A bronze bust of Lord Nelson by Anglo-Maltese sculptor Robert Hornyold-Strickland was unveiled by Parliamentary Secretary for Tourism, the Environment and Culture Mario de Marco, during a private view at Mr Strickland’s debut Maltese sculpture exhibition in the Malta Maritime Museum in Vittoriosa on Tuesday.
Robert Hornyold-Strickland, the son of a British naval officer and a figurative sculptor, decided to produce a new bust of Nelson to show Britain’s most honoured naval hero as he really looked, rather than the romanticised vision so often portrayed in paintings and sculptures by earlier generations.
Mr Strickland, originally from Sizergh Castle in Cumbria, he is the great nephew of The Hon. Mabel Strickland, and great grandson of Lord Strickland. He undertook the challenge to produce a contemporary bronze of Admiral Lord Nelson to commemorate his staggering naval achievements, including blockading Malta to assist the Maltese in removing French occupiers.
The life-size bust of the great Admiral will take pride of place in Malta’s Maritime Museum’s Nelson collection and has been gifted partly by Robert Strickland and with the generous support of generous sponsors.
During the blockade of Malta (1798 – 1800) Admiral Lord Nelson was tasked with defending Malta, Gibraltar and the Kingdom of the Two Sicilies. This blockade was kept up for nearly two years without a break, forcing the eventual surrender by the French in 1800.
Mr Strickland comments on his initial research that: “with the benefit of the internet, books and the best maritime brains in Portsmouth and Greenwich, it became clear that the best likeness would be achieved by studying the life mask produced in Vienna in late August or early September 1800 by Matthias Ranson and used by Franz Christian Thaller for the production of his famous marble bust which is dated 1801”.
This mask, which has been authenticated only in recent years, shows Nelson with his eyes closed to enable the wax to form an impression without damaging his eyes and a second mask was produced from the first showing his eyes open. These fascinating masks are now in the collections of the Royal Naval Museum in Portsmouth and the National Maritime Museum in Greenwich.
Mr Strickland’s next challenge was to interpret the photographs he had taken of the facial mask and his observations into a complete contemporary bronze bust of Nelson, ensuring at the same time uniform details were accurate. Fortunately he was able to undertake this with the help of the museums at Portsmouth and Greenwich, their extensive archives, published books on Nelson and contemporary fashion trends and from artefacts and personal mementoes gathered for the bicentennial exhibition of 2005 held in Greenwich.

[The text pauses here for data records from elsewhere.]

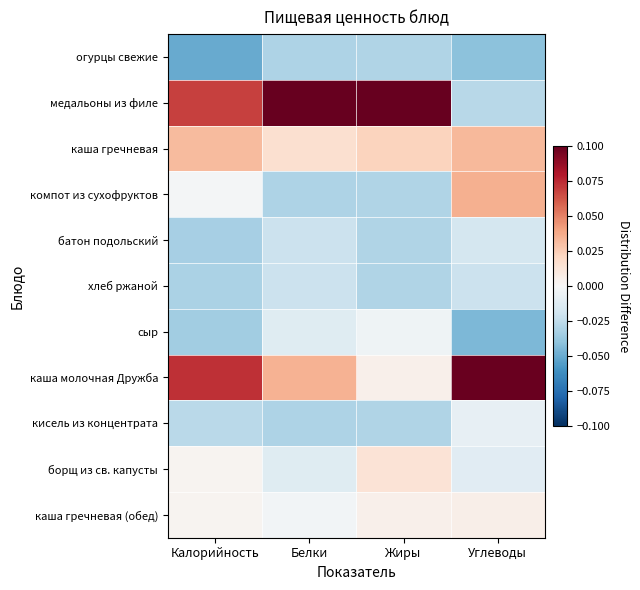

Reading left to right, what are all the values shown in this chart?

огурцы свежие: Калорийность=-0.1	Белки=-0.0	Жиры=-0.0	Углеводы=-0.0
медальоны из филе: Калорийность=0.1	Белки=0.1	Жиры=0.1	Углеводы=-0.0
каша гречневая: Калорийность=0.0	Белки=0.0	Жиры=0.0	Углеводы=0.0
компот из сухофруктов: Калорийность=-0.0	Белки=-0.0	Жиры=-0.0	Углеводы=0.0
батон подольский: Калорийность=-0.0	Белки=-0.0	Жиры=-0.0	Углеводы=-0.0
хлеб ржаной: Калорийность=-0.0	Белки=-0.0	Жиры=-0.0	Углеводы=-0.0
сыр: Калорийность=-0.0	Белки=-0.0	Жиры=-0.0	Углеводы=-0.0
каша молочная Дружба: Калорийность=0.1	Белки=0.0	Жиры=0.0	Углеводы=0.1
кисель из концентрата: Калорийность=-0.0	Белки=-0.0	Жиры=-0.0	Углеводы=-0.0
борщ из св. капусты: Калорийность=0.0	Белки=-0.0	Жиры=0.0	Углеводы=-0.0
каша гречневая (обед): Калорийность=0.0	Белки=-0.0	Жиры=0.0	Углеводы=0.0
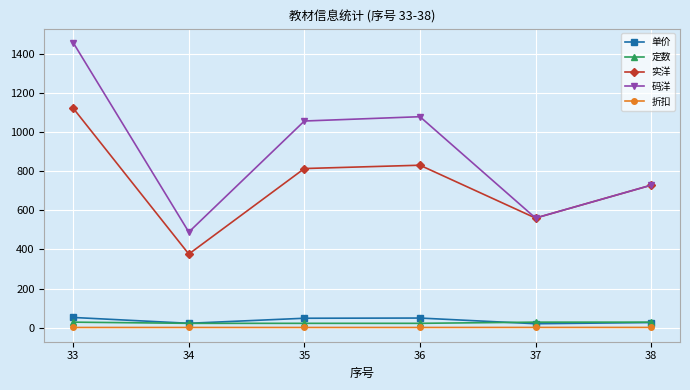

True or false: 码洋 and 单价 intersect in this chart.

False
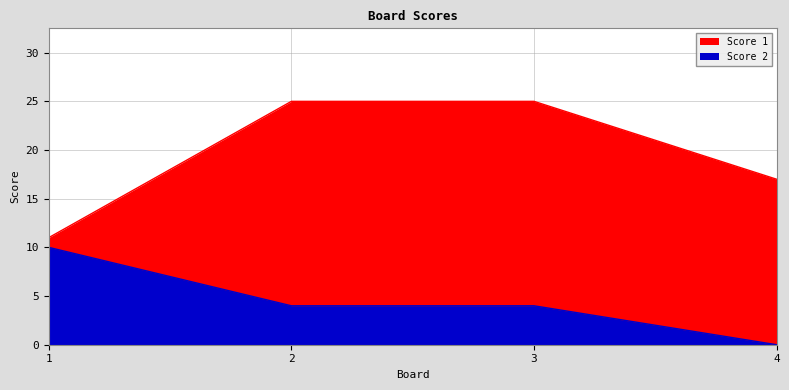

Reading left to right, list all the values displayed in this chart.

Score 1: 11	25	25	17
Score 2: 10	4	4	0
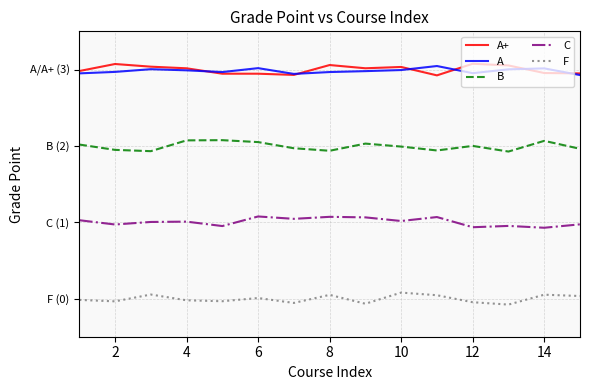

What is the minimum value shown in the chart?

-0.1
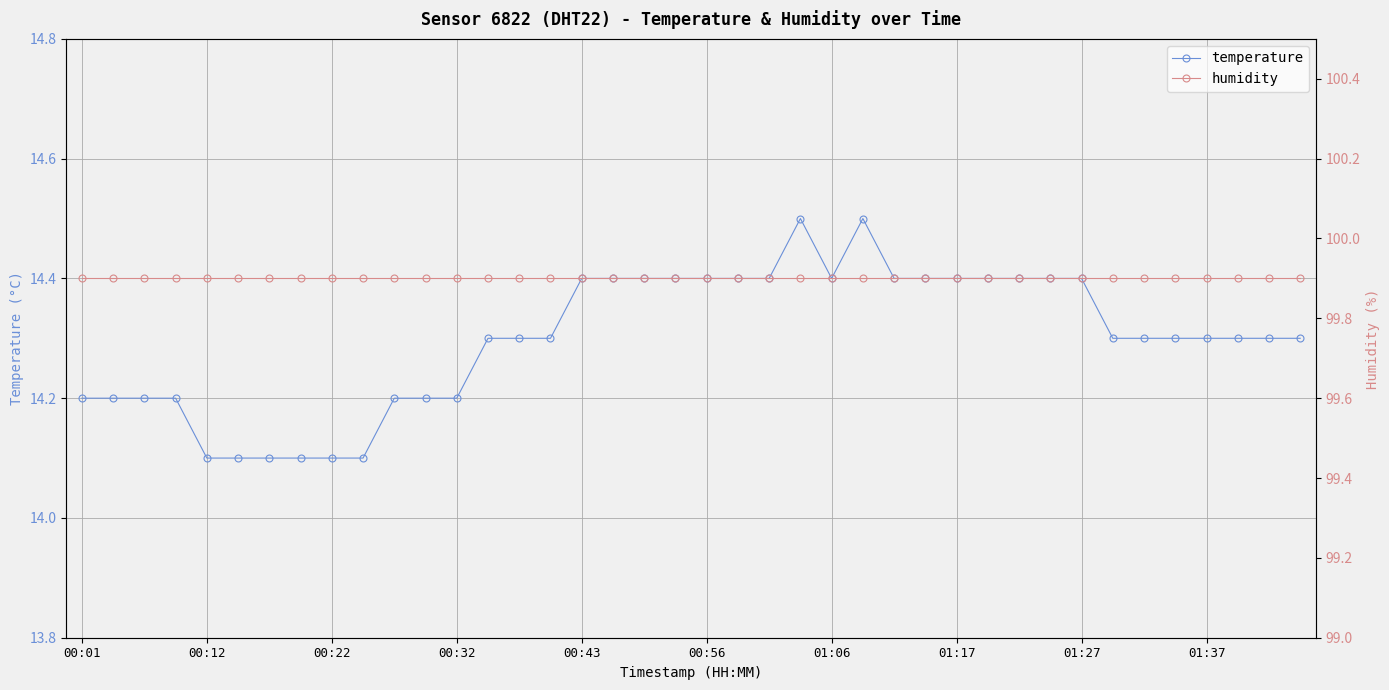

Count the number of categories in the chart.

40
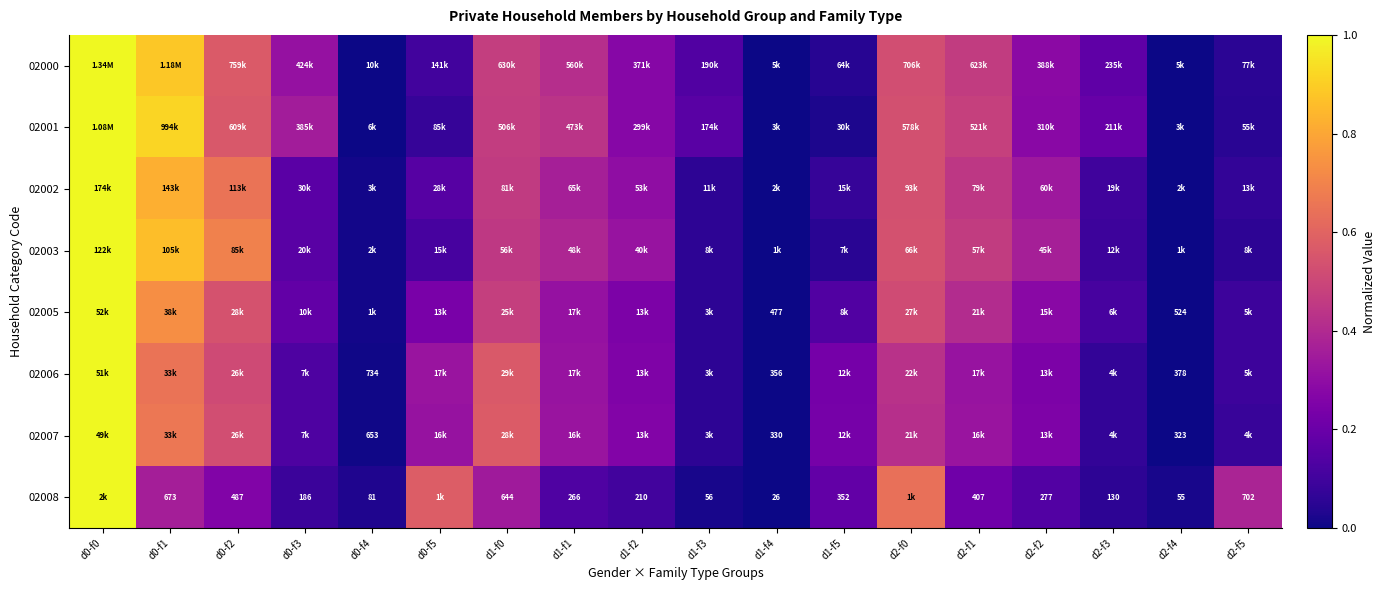

The 02003 series shows 0.9 at d0-f1. True or false?

True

Strickland decided not to portray Nelson wearing his traditional naval hat but rather sculpting him with a “queue” or pigtail held in place by a piece of cloth tied in a bow, as was the fashion in those days.
(After Nelson’s death his queue was cut off and has been preserved for posterity). Strickland also deduced, through research, that, due to Nelson’s undoubted vanity, he wore his hair low over his right eyebrow to hide the scar from an injury incurred during the Battle of the Nile on August 1st, 1798. All of these points have been incorporated into the finished artwork.

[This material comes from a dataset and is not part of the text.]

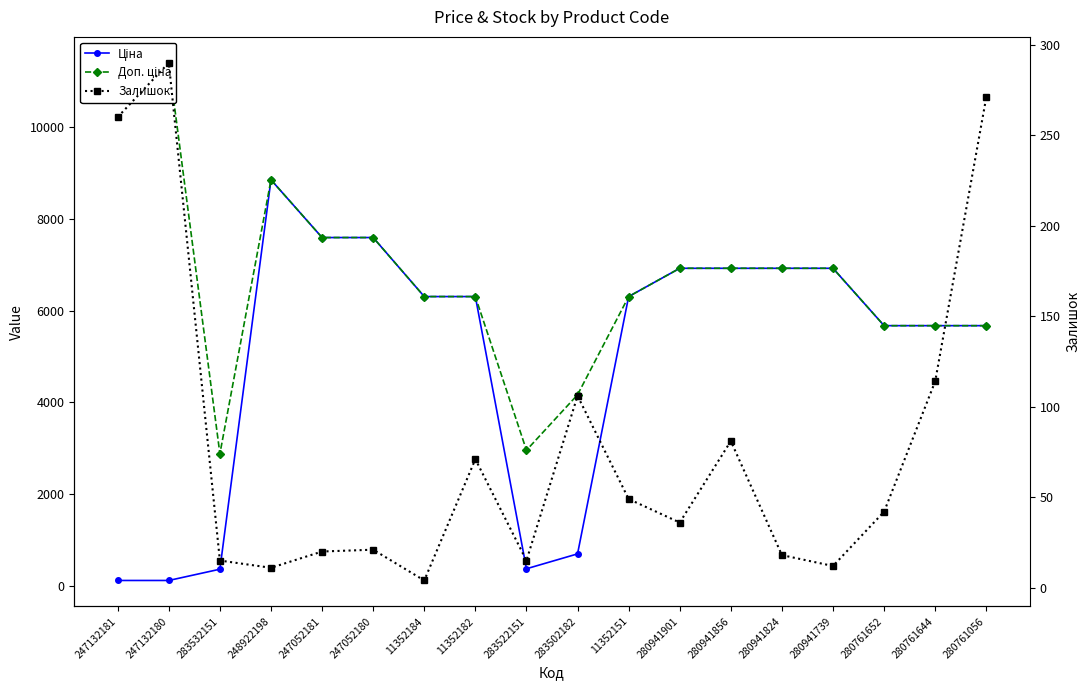

Reading left to right, transcribe all the data shown in this chart.

Ціна: 247132181=114.1	247132180=114.1	283532151=359.9	248922198=8856.7	247052181=7596.5	247052180=7596.5	11352184=6308.8	11352182=6308.8	283522151=369.5	283502182=694.3	11352151=6308.8	280941901=6925.7	280941856=6925.7	280941824=6925.7	280941739=6925.7	280761652=5673.8	280761644=5673.8	280761056=5673.8
Доп. ціна: 247132181=11410.0	247132180=11410.0	283532151=2878.8	248922198=8856.7	247052181=7596.5	247052180=7596.5	11352184=6308.8	11352182=6308.8	283522151=2955.8	283502182=4165.6	11352151=6308.8	280941901=6925.7	280941856=6925.7	280941824=6925.7	280941739=6925.7	280761652=5673.8	280761644=5673.8	280761056=5673.8
Залишок: 247132181=260.0	247132180=290.0	283532151=15.0	248922198=11.0	247052181=20.0	247052180=21.0	11352184=4.0	11352182=71.0	283522151=15.0	283502182=106.0	11352151=49.0	280941901=36.0	280941856=81.0	280941824=18.0	280941739=12.0	280761652=42.0	280761644=114.0	280761056=271.0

Mr Strickland, studied sculpture at the Heatherley School of Art in Chelsea, London, before moving to Bath and Malta. He now divides his time between both places where he principally undertakes private commissions of portrait and figurative bronze sculptures. His work has been exhibited in Cork Street, London, Polo Ralph Lauren’s flagship store in Bond Street, and galleries in Bath, Edinburgh, and Harrogate.
On finding out about the donation of the bust to Heritage Malta, Lord Nelson’s closest living relative Anna Tribe sent word to Mr Strickland: “I am so pleased that you are going to have in your collection a bust of my great great great grandfather Admiral Lord Nelson done by Robert Strickland, which I feel is a great likeness of him. I hope to visit Malta one day to see it exhibited at the Malta Maritime Museum and wish you all success at the unveiling...”
• The exhibition, held in coll-aboration with Heritage Malta and the Malta Maritime Museum is open to the public till November 28 between 10.30 a.m. and 5 p.m. Supporting the exhibition will be a free Nelson lecture at the museum tonight by renowned academic Stephanie Jones entitled The Likeness of Nelson starting at 7.30 p.m.